For a better experience, click the Compatibility Mode icon above to turn off Compatibility Mode, which is only for viewing older websites.

Autism and the Criminal Justice System

Although the last two decades have seen an increase in awareness and the prevalence of autism spectrum disorder, policy, and practice to meet the needs of this group across the lifespan have not consistently kept pace. Autistic individuals are interacting with the justice system at high rates with varying experiences, which impacts their ability to participate fully within their communities. To address this issue, the International Society for Autism Research (INSAR) has funded an initiative led by Lindsay Shea, DrPH, director of the Policy and Analytics Center and Cpl. John Burke, an instructor at the Philadelphia Police Department Training and Education Services Bureau to write a policy brief on autism and the criminal justice system.

To begin this work, the Global Autism and Criminal Justice Consortium was assembled to utilize the expertise and experience of international and interdisciplinary team of researchers, policymakers, criminal justice system professionals, self-advocates, and family members to catalyze four prongs of activity:

Global Criminal Justice Summit

  • In October 2020, a two-day summit was held with partners from around the world from the Global Autism and Criminal Justice Collaborative to identify opportunities and gaps within the justice system for individuals on the autism spectrum and to form relevant policy recommendations for the policy brief.
  • Summit sessions were guided by the Revised SIM, with moderators facilitating discussions centered on each Intercept.

Sequential Intercept Model Revisions

  • The SIM has a rich history in identifying predictable points of contact in the criminal justice system and was revised for autistic audiences.
  • We adopted and revised the Sequential Intercept Model (SIM) as the organizational framework for all activities. Within this model, each stage of the criminal justice system is represented as an Intercept.
  • Leveraging these Intercepts allows for targeted policy changes and improvements to established practices at distinct locations.
  • By creating a cyclical model, the criminal justice system is better represented as a cohesive and interconnected process.
  • This revised version also acknowledges the perspectives of victims, especially important given the high rates of victimization against autistic individuals, and highlights pathways to exit the criminal justice system.
  • Overall, this revised SIM offers a roadmap for research to reduce and prevent interactions with the justice system from occurring by breaking through siloed approaches.
  • SIM

Systematic Review of Justice Literature and Legal Cases

  • The scope of peer-reviewed research on autism and criminal justice system interactions has increased over the past decade, yet the research has remained scattered and unorganized limiting its impact for policy and practice.
  • The Revised SIM propelled a Preferred Reported Items for Systematic Reviews and Meta Analyses (PRISMA) review to (1) organize ASD and CJS research within the SIM framework, (2) identify themes in research findings at each Intercept, and (3) advance policy and practice and directions for future research based on these themes.
  • This systematic review served as secondary evidence to further anchor the sessions at the Global Criminal Justice Summit to workshop priorities for policy.
  • A scoping review of legal cases involving autism is also underway to identify how autism interacts with the courtroom.
  • An interdisciplinary approach will link the findings of both systematic reviews to maximize policy considerations.

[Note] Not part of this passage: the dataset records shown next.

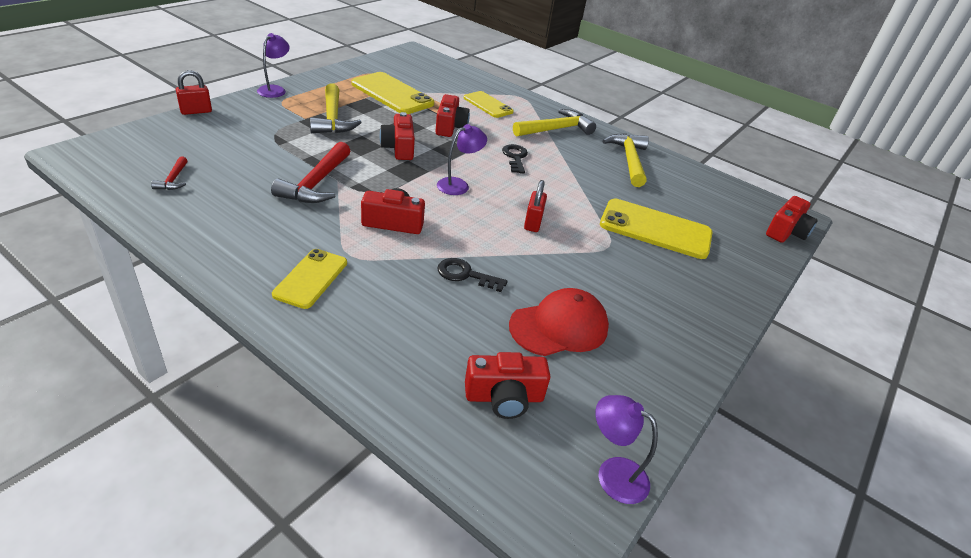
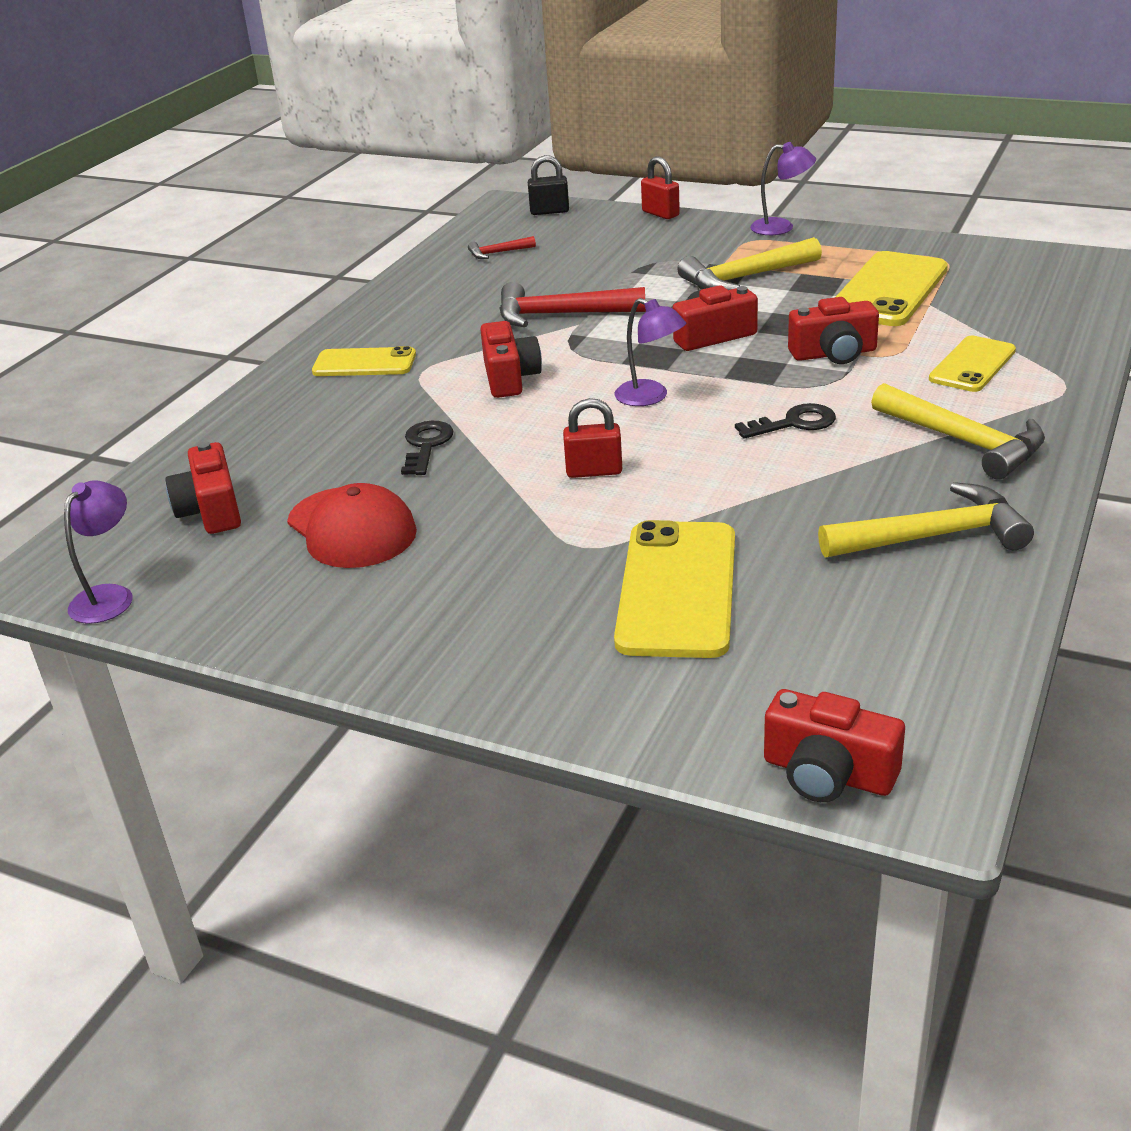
camera: 85 degrees right, 5 degrees down
none -> black padlock [528,155,569,215]

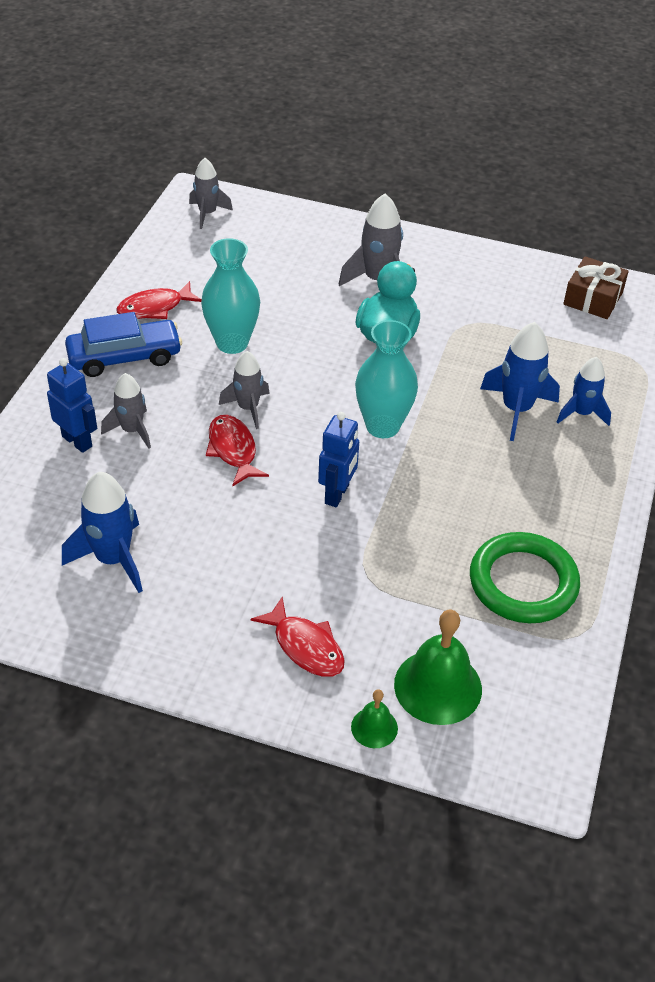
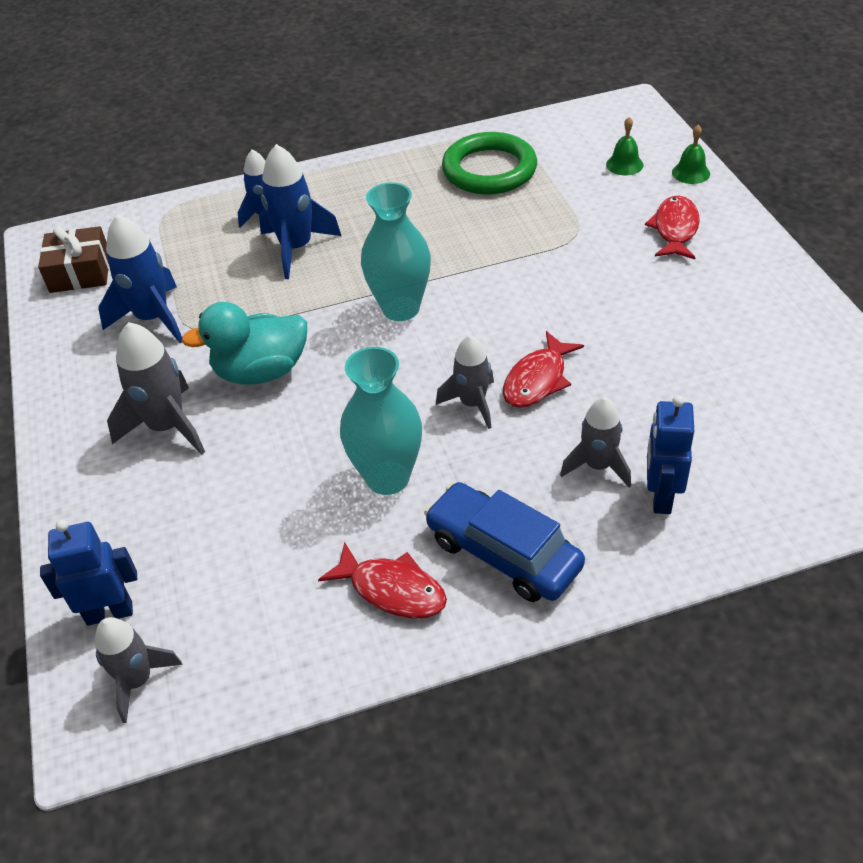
camera: 120 degrees left, 0 degrees up
blue rocket [62,472,143,593] -> blue rocket moved to [98,214,182,343]
blue robot [318,412,359,507] -> blue robot moved to [40,519,137,626]
green bell [394,610,482,725] -> green bell [606,117,643,175], size x0.52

Global Criminal Justice Survey

  • As evidenced by our systematic review, large samples of primary data on autism and the criminal justice system is lacking. Study populations often tend to be limited to single nations as well.
  • The Global Criminal Justice Survey is a crucial step towards identifying existing policy gaps and opportunities across the entire world.
  • Survey questions were tailored to the experiences of autistic individuals, parents and caregivers, and criminal justice profressionals to capture information across stakeholder groups to maximize the impact of the findings.